You can also use grep, which is ideally suited to this task. sed is a Stream EDitor, which is only going to indirectly give you what you want. With grep, you only have to specify the part of the line you want.
$ cat file.txt
SomeText 123SomeText
123SomeText
SomeText 123
$ grep -o '[0-9]\+' file.txt
123
123
123
grep -o prints only the matching parts of a line, each on a separate line. The pattern is simple: one or more digits.
If your version of grep is compatible with the -P switch, you can use Perl-style regular expressions and make the command even shorter:
$ grep -Po '\d+' file.txt
123
123
123
Again, this matches one or more digits.
Using grep is a lot simpler and has the advantage that if the line doesn't match, nothing is printed:
$ echo "no number" | grep -Po '\d+' # no output
$ echo "yes 123number" | grep -Po '\d+'
123
edit
As pointed out in the comments, one possible problem is that this won't only print the first matching number on the line. If the line contains more than one number, they will all be printed. As far as I'm aware, this can't be done using grep -o.

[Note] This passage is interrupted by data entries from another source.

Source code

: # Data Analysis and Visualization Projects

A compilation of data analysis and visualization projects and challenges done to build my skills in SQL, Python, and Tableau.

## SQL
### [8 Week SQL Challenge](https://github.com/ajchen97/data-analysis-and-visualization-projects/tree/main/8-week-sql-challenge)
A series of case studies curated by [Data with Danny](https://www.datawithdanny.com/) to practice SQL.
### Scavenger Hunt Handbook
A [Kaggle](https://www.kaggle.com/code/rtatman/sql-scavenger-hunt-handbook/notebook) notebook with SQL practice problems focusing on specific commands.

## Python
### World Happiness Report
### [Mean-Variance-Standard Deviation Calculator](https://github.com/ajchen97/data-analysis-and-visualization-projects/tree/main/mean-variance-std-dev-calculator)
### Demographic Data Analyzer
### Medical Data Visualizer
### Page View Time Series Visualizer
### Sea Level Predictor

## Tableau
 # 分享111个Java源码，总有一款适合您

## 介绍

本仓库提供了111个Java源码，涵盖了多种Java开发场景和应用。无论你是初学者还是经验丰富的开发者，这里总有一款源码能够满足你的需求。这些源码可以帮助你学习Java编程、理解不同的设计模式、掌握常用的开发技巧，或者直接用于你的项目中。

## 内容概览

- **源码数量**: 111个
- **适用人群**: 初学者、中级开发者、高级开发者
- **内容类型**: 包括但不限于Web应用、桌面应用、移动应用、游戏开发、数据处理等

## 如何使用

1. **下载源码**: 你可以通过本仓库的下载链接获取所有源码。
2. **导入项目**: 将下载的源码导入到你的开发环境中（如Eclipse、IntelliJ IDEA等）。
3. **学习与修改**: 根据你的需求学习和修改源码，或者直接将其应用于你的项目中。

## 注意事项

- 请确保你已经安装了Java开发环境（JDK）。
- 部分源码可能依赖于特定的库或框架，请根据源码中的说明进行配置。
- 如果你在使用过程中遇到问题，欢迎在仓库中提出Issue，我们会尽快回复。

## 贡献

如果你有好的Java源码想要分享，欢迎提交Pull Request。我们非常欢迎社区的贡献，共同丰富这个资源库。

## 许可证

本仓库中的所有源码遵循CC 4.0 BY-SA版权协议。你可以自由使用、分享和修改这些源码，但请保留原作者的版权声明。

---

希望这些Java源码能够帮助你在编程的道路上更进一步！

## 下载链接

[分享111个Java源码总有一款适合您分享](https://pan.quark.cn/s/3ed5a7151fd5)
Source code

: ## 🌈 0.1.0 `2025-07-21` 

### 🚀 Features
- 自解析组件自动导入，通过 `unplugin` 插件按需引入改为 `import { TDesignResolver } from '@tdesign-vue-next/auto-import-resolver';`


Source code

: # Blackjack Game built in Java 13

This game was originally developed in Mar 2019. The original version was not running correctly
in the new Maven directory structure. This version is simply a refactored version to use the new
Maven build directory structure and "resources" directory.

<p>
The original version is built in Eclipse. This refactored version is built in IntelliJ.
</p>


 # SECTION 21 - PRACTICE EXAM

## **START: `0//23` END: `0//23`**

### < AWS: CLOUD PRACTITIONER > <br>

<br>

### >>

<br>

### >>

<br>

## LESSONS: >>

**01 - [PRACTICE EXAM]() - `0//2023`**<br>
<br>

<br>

In that case, I'd go with perl:
perl -lne 'print $1 if /.*?(\d+).*/'
This uses lazy matching (the question mark) so only non-digit characters are consumed by the .* at the start of the pattern. The $1 is a back reference, like \1 in sed. If there are more than one number on the line, this only prints the first. If there aren't any at all, it doesn't print anything:
$ echo "no number" | perl -ne 'print "$1\n" if /.*?(\d+).*/'
$ echo "yes123number456" | perl -lne 'print $1 if /.*?(\d+).*/'
123
If for some reason you still really want to use sed, you can do this:
sed -n 's/^[^0-9]*\([0-9]\{1,\}\).*$/\1/p'
unlike the other answers, this is compatible with all version of sed and will only print lines that contain a match.
Try this sed command,
$echo "SomeText 123SomeText" | sed -r '/[^0-9]*([0-9][0-9]*)[^0-9]*/ s//\1 /g'
123
Another example,
$ echo "SomeText 123SomeText 456" | sed -r '/[^0-9]*([0-9][0-9]*)[^0-9]*/ s//\1 /g'
123 456
It prints all the numbers in a file and the captured numbers are separated by spaces while printing.